The old Catholic church at Ballyduff was erected in 1775 and was the first post-Reformation church in Tullamore parish. It was erected in the remote townland of Ballyduff near the centre of Tullamore parish to minimise upset to the authorities at a time when the Penal Laws were still in force. It appears to have been on the boundary of the Coote estate at Srah and that of the Herbert estate (later Norbury) at Durrow –again designed so as to minimize upset to the authorities.
Now the ruin old church is the location for the celebration of a vigil mass early on Easter Sunday morning.
It was not until 1794 that a site was obtained for the present church in Chapel Street, Tullamore and it was 1802 before the new church was completed. The fine church at Durrow was completed in 1831. Thus the lifespan for Ballyduff was short at little more than twenty-five years. Yet its survival as a ruin testifies to the difficulties encountered by Catholics for almost 200 years from the mid-sixteenth century and how modest was that first post-Reformation building. Even as a ruin it has remained as a poignant reminder on the landscape over 200 years later.
The Reformation had taken place in the mid–sixteenth century and saw the end of tolerated Catholic worship in the parish church at Durrow and the chapel of ease at Kilbride. It was over 200 years before another Catholic church was built in the parish. Its location at Ballyduff meant it was close to Tullamore, a town which was by the late eighteenth century starting to grow and had a population of perhaps 4,000. The Ballyduff church was not so near as would attract unwelcome attention from the authorities at a time when the enforcement of the Penal Laws preventing Catholics enjoying religious freedom had eased. This, the first post-Reformation Catholic church in the Tullamore area was a small T-shaped building some of the walls of which are still standing in the immediate vicinity of what is now Axis Business Park. For us in Offaly History it is close to the new county archives now in course of completion. Unfortunately, little survives in the way of church records for the late eighteenth century (but see our blog on the RC Meath Diocesan Archives, Bishop Plunket and Cogan’s history of the diocese).

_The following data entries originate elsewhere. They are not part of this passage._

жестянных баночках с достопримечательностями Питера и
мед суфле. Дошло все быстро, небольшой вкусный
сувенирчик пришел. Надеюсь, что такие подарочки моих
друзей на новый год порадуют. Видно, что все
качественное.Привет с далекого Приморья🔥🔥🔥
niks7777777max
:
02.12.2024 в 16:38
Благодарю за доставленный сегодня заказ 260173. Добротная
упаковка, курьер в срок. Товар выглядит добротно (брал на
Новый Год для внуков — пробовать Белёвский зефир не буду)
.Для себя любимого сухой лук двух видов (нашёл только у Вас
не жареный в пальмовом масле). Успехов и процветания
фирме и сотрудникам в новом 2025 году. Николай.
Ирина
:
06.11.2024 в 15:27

By the 1790s further reliefs had been granted to Catholics so that in 1794, Charles William Bury, Tullamore’s landlord, was able to offer free of charge (but without the security of a long lease) the present site at Chapel Street and behind the new William Street which had, in 1790, been laid out for house building. At that time neither Harbour Street nor the harbour had been constructed. The site was in the back of the town in a poor area and away from the finer houses in the town centre and the southern side approaching the demesne of Charleville where the town’s landlord resided.